▸ **DATA**
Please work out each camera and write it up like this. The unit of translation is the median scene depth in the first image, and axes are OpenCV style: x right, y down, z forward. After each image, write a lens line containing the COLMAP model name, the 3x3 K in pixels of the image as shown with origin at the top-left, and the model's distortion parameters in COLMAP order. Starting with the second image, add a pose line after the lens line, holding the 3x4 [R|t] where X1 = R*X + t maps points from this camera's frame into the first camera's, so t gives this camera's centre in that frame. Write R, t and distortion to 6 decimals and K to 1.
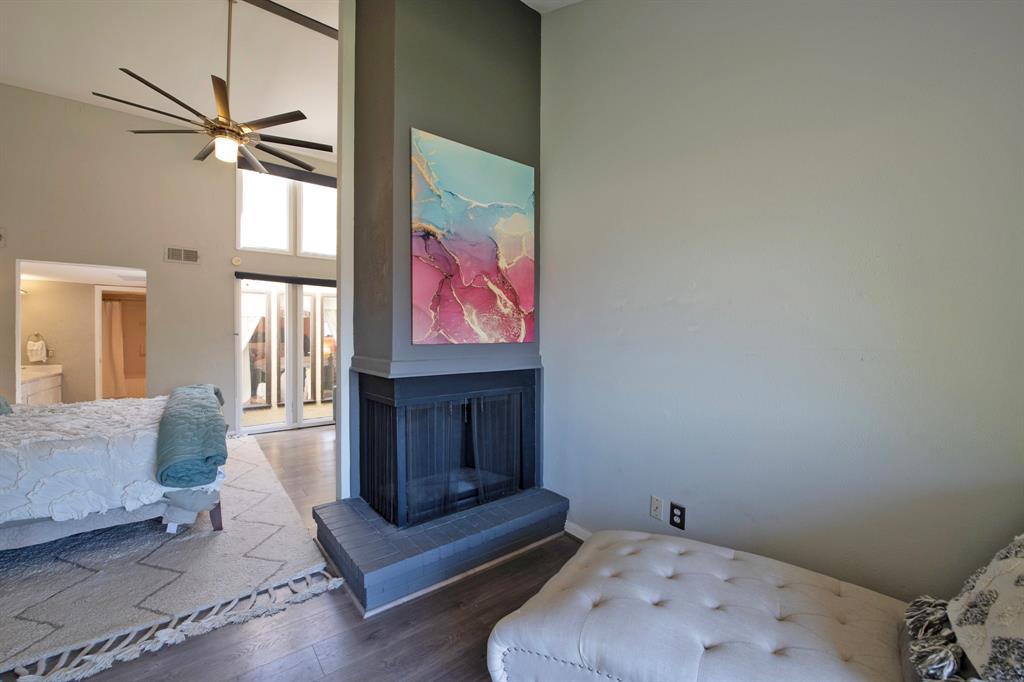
lens RADIAL K [[413.4, 0, 508.9], [0, 413.4, 338.6], [0, 0, 1]] dist [-0.002809, -0.000261]
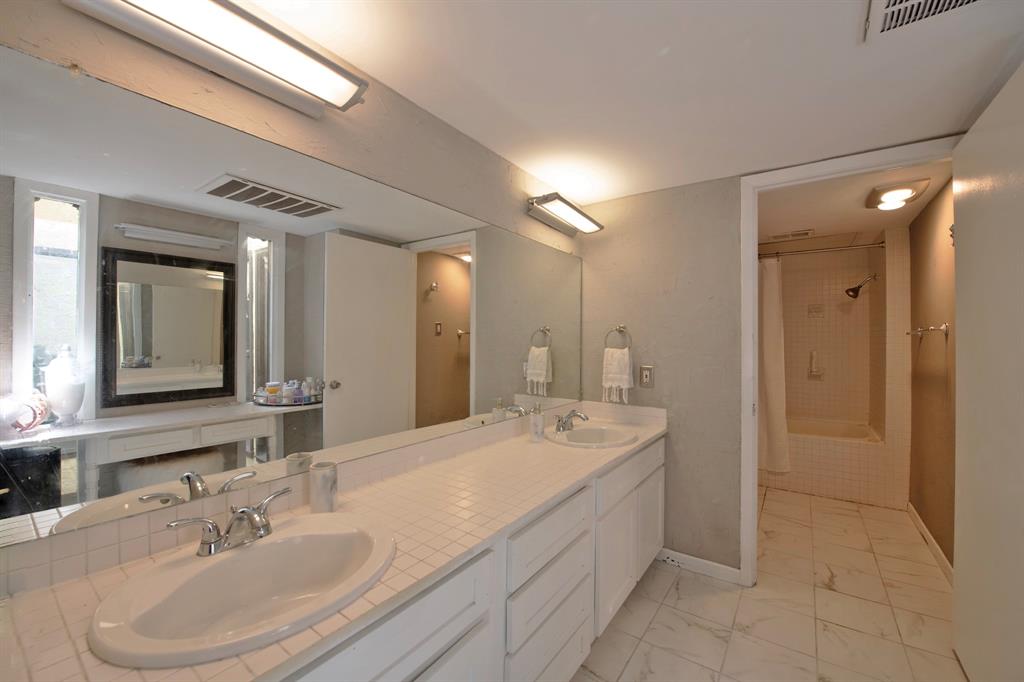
lens RADIAL K [[413.4, 0, 508.9], [0, 413.4, 338.6], [0, 0, 1]] dist [-0.002809, -0.000261]
pose [[0.292107, 0.002421, -0.956382, -0.769645], [-0.000531, 0.999997, 0.002369, -0.001858], [0.956385, -0.000184, 0.292108, 0.754941]]
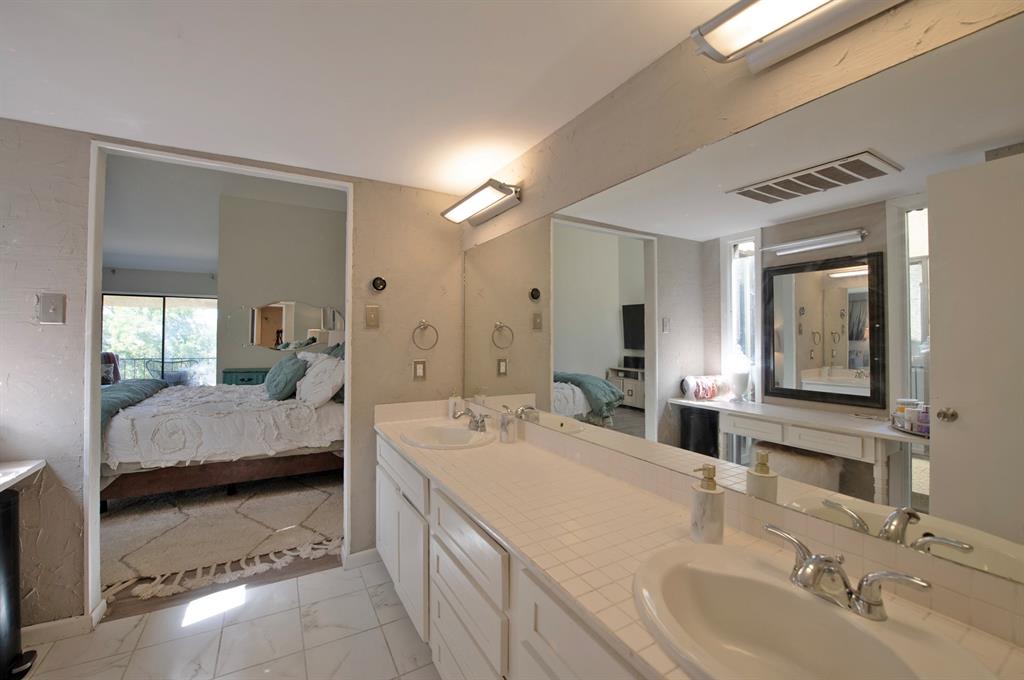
lens RADIAL K [[413.4, 0, 508.9], [0, 413.4, 337.6], [0, 0, 1]] dist [-0.002809, -0.000261]
pose [[-0.993104, -0.002453, 0.117212, -2.404122], [-0.003127, 0.999980, -0.005567, 0.007093], [-0.117196, -0.005895, -0.993091, 2.640356]]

▸ **WORK TO BE COMPLETED**
When you set down the records above, copy every line exactly and exclude the pictures.

▸ **ANSWER SPACE**
Please work out each camera and write it up like this. The unit of translation is the median scene depth in the first image, and axes are OpenCV style: x right, y down, z forward. After each image, write a lens line containing the COLMAP model name, the 3x3 K in pixels of the image as shown with origin at the top-left, and the model's distortion parameters in COLMAP order. Starting with the second image, add a pose line after the lens line, holding the 3x4 [R|t] where X1 = R*X + t maps points from this camera's frame into the first camera's, so t gives this camera's centre in that frame. Write R, t and distortion to 6 decimals and K to 1.
lens RADIAL K [[413.4, 0, 508.9], [0, 413.4, 338.6], [0, 0, 1]] dist [-0.002809, -0.000261]
lens RADIAL K [[413.4, 0, 508.9], [0, 413.4, 338.6], [0, 0, 1]] dist [-0.002809, -0.000261]
pose [[0.292107, 0.002421, -0.956382, -0.769645], [-0.000531, 0.999997, 0.002369, -0.001858], [0.956385, -0.000184, 0.292108, 0.754941]]
lens RADIAL K [[413.4, 0, 508.9], [0, 413.4, 337.6], [0, 0, 1]] dist [-0.002809, -0.000261]
pose [[-0.993104, -0.002453, 0.117212, -2.404122], [-0.003127, 0.999980, -0.005567, 0.007093], [-0.117196, -0.005895, -0.993091, 2.640356]]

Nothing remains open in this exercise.